■ What is being asked
Please copy the material under this line exactly, keeping every line.
-=-=-=-=-
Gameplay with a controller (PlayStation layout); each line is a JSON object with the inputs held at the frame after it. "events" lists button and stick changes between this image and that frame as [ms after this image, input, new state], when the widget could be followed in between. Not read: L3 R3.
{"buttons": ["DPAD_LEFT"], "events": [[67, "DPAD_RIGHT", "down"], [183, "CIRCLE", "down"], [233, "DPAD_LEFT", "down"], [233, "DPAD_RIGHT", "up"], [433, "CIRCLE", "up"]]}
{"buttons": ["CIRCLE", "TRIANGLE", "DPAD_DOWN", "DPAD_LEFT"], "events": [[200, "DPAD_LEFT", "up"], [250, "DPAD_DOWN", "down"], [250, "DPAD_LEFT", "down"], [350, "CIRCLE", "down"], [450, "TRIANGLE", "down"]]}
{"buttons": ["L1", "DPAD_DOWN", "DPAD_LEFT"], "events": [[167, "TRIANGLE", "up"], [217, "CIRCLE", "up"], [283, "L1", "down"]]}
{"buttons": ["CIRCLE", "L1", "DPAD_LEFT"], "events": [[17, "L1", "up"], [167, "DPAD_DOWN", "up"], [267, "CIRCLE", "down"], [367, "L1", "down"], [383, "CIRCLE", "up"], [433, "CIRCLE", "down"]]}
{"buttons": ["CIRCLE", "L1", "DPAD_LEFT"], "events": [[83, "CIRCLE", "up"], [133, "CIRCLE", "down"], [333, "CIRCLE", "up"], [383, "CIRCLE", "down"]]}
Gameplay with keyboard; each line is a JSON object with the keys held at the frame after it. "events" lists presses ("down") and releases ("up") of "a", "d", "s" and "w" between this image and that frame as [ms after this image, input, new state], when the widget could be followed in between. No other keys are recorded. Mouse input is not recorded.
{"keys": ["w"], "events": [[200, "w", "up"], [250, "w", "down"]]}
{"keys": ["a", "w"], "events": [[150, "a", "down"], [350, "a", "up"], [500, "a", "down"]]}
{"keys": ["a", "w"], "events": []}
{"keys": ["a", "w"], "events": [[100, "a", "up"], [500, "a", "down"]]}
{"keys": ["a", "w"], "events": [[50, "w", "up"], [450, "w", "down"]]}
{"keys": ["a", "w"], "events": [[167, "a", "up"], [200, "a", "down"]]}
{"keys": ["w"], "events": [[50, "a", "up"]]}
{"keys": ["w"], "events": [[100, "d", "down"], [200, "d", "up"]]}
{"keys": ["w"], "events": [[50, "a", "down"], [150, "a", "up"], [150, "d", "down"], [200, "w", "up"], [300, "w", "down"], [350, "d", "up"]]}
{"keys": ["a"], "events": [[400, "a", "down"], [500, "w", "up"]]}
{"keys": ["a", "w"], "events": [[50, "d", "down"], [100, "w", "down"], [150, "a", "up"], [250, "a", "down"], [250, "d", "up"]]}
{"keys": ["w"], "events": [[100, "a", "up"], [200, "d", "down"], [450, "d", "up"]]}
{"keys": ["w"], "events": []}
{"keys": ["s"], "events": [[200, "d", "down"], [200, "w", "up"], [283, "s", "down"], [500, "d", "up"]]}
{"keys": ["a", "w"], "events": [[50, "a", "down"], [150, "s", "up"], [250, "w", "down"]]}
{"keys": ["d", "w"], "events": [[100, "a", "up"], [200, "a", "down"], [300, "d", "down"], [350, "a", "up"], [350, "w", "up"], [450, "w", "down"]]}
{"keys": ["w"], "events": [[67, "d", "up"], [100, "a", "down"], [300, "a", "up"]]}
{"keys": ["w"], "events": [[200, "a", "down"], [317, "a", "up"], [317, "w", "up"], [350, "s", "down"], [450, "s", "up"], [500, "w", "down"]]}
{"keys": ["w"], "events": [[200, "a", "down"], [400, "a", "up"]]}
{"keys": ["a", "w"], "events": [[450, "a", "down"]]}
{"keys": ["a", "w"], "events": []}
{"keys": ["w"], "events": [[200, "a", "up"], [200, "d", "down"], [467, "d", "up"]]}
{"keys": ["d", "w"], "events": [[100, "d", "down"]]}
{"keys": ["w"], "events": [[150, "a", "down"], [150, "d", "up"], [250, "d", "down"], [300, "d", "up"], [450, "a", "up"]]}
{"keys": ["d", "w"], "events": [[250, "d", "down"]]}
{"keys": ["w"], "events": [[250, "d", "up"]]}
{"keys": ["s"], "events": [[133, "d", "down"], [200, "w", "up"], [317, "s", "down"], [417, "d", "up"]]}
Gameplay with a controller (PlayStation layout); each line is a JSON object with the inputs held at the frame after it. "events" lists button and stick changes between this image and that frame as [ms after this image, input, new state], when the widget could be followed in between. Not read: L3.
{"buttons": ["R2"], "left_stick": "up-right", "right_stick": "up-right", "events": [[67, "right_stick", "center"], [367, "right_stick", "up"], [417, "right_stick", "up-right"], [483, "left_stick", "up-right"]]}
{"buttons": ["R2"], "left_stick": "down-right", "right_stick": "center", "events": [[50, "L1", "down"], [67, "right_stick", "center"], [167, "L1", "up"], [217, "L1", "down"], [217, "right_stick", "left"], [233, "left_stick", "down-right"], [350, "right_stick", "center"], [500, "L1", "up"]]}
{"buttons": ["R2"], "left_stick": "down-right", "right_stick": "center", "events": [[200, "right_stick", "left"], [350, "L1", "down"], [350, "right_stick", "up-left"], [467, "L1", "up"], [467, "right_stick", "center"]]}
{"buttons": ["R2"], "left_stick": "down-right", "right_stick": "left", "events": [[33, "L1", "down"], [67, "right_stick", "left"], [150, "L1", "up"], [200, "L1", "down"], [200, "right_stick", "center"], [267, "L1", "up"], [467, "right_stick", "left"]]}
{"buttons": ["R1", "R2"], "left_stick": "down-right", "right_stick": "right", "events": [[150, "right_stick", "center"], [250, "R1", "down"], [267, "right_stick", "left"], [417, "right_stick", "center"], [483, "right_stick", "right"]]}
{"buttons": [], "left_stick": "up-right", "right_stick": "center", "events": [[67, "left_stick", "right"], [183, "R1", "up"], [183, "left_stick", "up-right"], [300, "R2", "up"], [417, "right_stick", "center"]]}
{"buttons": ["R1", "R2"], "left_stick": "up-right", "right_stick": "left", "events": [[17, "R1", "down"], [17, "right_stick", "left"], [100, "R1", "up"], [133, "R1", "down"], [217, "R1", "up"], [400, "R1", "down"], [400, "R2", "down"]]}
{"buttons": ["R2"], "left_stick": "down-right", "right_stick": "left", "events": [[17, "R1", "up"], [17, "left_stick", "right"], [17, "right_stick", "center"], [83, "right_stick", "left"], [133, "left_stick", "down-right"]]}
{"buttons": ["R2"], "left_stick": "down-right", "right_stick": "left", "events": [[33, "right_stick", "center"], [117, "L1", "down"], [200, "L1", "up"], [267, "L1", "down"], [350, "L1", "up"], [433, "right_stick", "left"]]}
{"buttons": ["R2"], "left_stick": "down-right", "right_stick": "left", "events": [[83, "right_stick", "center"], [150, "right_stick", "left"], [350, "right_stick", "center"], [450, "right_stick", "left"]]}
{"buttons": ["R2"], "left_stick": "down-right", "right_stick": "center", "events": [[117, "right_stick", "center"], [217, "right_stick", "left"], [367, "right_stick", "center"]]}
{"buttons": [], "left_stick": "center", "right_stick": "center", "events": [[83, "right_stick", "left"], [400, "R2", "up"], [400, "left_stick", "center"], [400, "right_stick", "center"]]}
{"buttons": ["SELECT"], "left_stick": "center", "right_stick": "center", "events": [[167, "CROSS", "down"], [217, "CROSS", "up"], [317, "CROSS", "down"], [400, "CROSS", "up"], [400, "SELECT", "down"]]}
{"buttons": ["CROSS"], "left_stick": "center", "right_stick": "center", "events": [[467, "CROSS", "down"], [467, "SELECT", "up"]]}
-=-=-=-=-
■ Written response
Gameplay with a controller (PlayStation layout); each line is a JSON object with the inputs held at the frame after it. "events" lists button and stick changes between this image and that frame as [ms after this image, input, new state], when the widget could be followed in between. Not read: L3 R3.
{"buttons": ["DPAD_LEFT"], "events": [[67, "DPAD_RIGHT", "down"], [183, "CIRCLE", "down"], [233, "DPAD_LEFT", "down"], [233, "DPAD_RIGHT", "up"], [433, "CIRCLE", "up"]]}
{"buttons": ["CIRCLE", "TRIANGLE", "DPAD_DOWN", "DPAD_LEFT"], "events": [[200, "DPAD_LEFT", "up"], [250, "DPAD_DOWN", "down"], [250, "DPAD_LEFT", "down"], [350, "CIRCLE", "down"], [450, "TRIANGLE", "down"]]}
{"buttons": ["L1", "DPAD_DOWN", "DPAD_LEFT"], "events": [[167, "TRIANGLE", "up"], [217, "CIRCLE", "up"], [283, "L1", "down"]]}
{"buttons": ["CIRCLE", "L1", "DPAD_LEFT"], "events": [[17, "L1", "up"], [167, "DPAD_DOWN", "up"], [267, "CIRCLE", "down"], [367, "L1", "down"], [383, "CIRCLE", "up"], [433, "CIRCLE", "down"]]}
{"buttons": ["CIRCLE", "L1", "DPAD_LEFT"], "events": [[83, "CIRCLE", "up"], [133, "CIRCLE", "down"], [333, "CIRCLE", "up"], [383, "CIRCLE", "down"]]}
Gameplay with keyboard; each line is a JSON object with the keys held at the frame after it. "events" lists presses ("down") and releases ("up") of "a", "d", "s" and "w" between this image and that frame as [ms after this image, input, new state], when the widget could be followed in between. No other keys are recorded. Mouse input is not recorded.
{"keys": ["w"], "events": [[200, "w", "up"], [250, "w", "down"]]}
{"keys": ["a", "w"], "events": [[150, "a", "down"], [350, "a", "up"], [500, "a", "down"]]}
{"keys": ["a", "w"], "events": []}
{"keys": ["a", "w"], "events": [[100, "a", "up"], [500, "a", "down"]]}
{"keys": ["a", "w"], "events": [[50, "w", "up"], [450, "w", "down"]]}
{"keys": ["a", "w"], "events": [[167, "a", "up"], [200, "a", "down"]]}
{"keys": ["w"], "events": [[50, "a", "up"]]}
{"keys": ["w"], "events": [[100, "d", "down"], [200, "d", "up"]]}
{"keys": ["w"], "events": [[50, "a", "down"], [150, "a", "up"], [150, "d", "down"], [200, "w", "up"], [300, "w", "down"], [350, "d", "up"]]}
{"keys": ["a"], "events": [[400, "a", "down"], [500, "w", "up"]]}
{"keys": ["a", "w"], "events": [[50, "d", "down"], [100, "w", "down"], [150, "a", "up"], [250, "a", "down"], [250, "d", "up"]]}
{"keys": ["w"], "events": [[100, "a", "up"], [200, "d", "down"], [450, "d", "up"]]}
{"keys": ["w"], "events": []}
{"keys": ["s"], "events": [[200, "d", "down"], [200, "w", "up"], [283, "s", "down"], [500, "d", "up"]]}
{"keys": ["a", "w"], "events": [[50, "a", "down"], [150, "s", "up"], [250, "w", "down"]]}
{"keys": ["d", "w"], "events": [[100, "a", "up"], [200, "a", "down"], [300, "d", "down"], [350, "a", "up"], [350, "w", "up"], [450, "w", "down"]]}
{"keys": ["w"], "events": [[67, "d", "up"], [100, "a", "down"], [300, "a", "up"]]}
{"keys": ["w"], "events": [[200, "a", "down"], [317, "a", "up"], [317, "w", "up"], [350, "s", "down"], [450, "s", "up"], [500, "w", "down"]]}
{"keys": ["w"], "events": [[200, "a", "down"], [400, "a", "up"]]}
{"keys": ["a", "w"], "events": [[450, "a", "down"]]}
{"keys": ["a", "w"], "events": []}
{"keys": ["w"], "events": [[200, "a", "up"], [200, "d", "down"], [467, "d", "up"]]}
{"keys": ["d", "w"], "events": [[100, "d", "down"]]}
{"keys": ["w"], "events": [[150, "a", "down"], [150, "d", "up"], [250, "d", "down"], [300, "d", "up"], [450, "a", "up"]]}
{"keys": ["d", "w"], "events": [[250, "d", "down"]]}
{"keys": ["w"], "events": [[250, "d", "up"]]}
{"keys": ["s"], "events": [[133, "d", "down"], [200, "w", "up"], [317, "s", "down"], [417, "d", "up"]]}
Gameplay with a controller (PlayStation layout); each line is a JSON object with the inputs held at the frame after it. "events" lists button and stick changes between this image and that frame as [ms after this image, input, new state], when the widget could be followed in between. Not read: L3.
{"buttons": ["R2"], "left_stick": "up-right", "right_stick": "up-right", "events": [[67, "right_stick", "center"], [367, "right_stick", "up"], [417, "right_stick", "up-right"], [483, "left_stick", "up-right"]]}
{"buttons": ["R2"], "left_stick": "down-right", "right_stick": "center", "events": [[50, "L1", "down"], [67, "right_stick", "center"], [167, "L1", "up"], [217, "L1", "down"], [217, "right_stick", "left"], [233, "left_stick", "down-right"], [350, "right_stick", "center"], [500, "L1", "up"]]}
{"buttons": ["R2"], "left_stick": "down-right", "right_stick": "center", "events": [[200, "right_stick", "left"], [350, "L1", "down"], [350, "right_stick", "up-left"], [467, "L1", "up"], [467, "right_stick", "center"]]}
{"buttons": ["R2"], "left_stick": "down-right", "right_stick": "left", "events": [[33, "L1", "down"], [67, "right_stick", "left"], [150, "L1", "up"], [200, "L1", "down"], [200, "right_stick", "center"], [267, "L1", "up"], [467, "right_stick", "left"]]}
{"buttons": ["R1", "R2"], "left_stick": "down-right", "right_stick": "right", "events": [[150, "right_stick", "center"], [250, "R1", "down"], [267, "right_stick", "left"], [417, "right_stick", "center"], [483, "right_stick", "right"]]}
{"buttons": [], "left_stick": "up-right", "right_stick": "center", "events": [[67, "left_stick", "right"], [183, "R1", "up"], [183, "left_stick", "up-right"], [300, "R2", "up"], [417, "right_stick", "center"]]}
{"buttons": ["R1", "R2"], "left_stick": "up-right", "right_stick": "left", "events": [[17, "R1", "down"], [17, "right_stick", "left"], [100, "R1", "up"], [133, "R1", "down"], [217, "R1", "up"], [400, "R1", "down"], [400, "R2", "down"]]}
{"buttons": ["R2"], "left_stick": "down-right", "right_stick": "left", "events": [[17, "R1", "up"], [17, "left_stick", "right"], [17, "right_stick", "center"], [83, "right_stick", "left"], [133, "left_stick", "down-right"]]}
{"buttons": ["R2"], "left_stick": "down-right", "right_stick": "left", "events": [[33, "right_stick", "center"], [117, "L1", "down"], [200, "L1", "up"], [267, "L1", "down"], [350, "L1", "up"], [433, "right_stick", "left"]]}
{"buttons": ["R2"], "left_stick": "down-right", "right_stick": "left", "events": [[83, "right_stick", "center"], [150, "right_stick", "left"], [350, "right_stick", "center"], [450, "right_stick", "left"]]}
{"buttons": ["R2"], "left_stick": "down-right", "right_stick": "center", "events": [[117, "right_stick", "center"], [217, "right_stick", "left"], [367, "right_stick", "center"]]}
{"buttons": [], "left_stick": "center", "right_stick": "center", "events": [[83, "right_stick", "left"], [400, "R2", "up"], [400, "left_stick", "center"], [400, "right_stick", "center"]]}
{"buttons": ["SELECT"], "left_stick": "center", "right_stick": "center", "events": [[167, "CROSS", "down"], [217, "CROSS", "up"], [317, "CROSS", "down"], [400, "CROSS", "up"], [400, "SELECT", "down"]]}
{"buttons": ["CROSS"], "left_stick": "center", "right_stick": "center", "events": [[467, "CROSS", "down"], [467, "SELECT", "up"]]}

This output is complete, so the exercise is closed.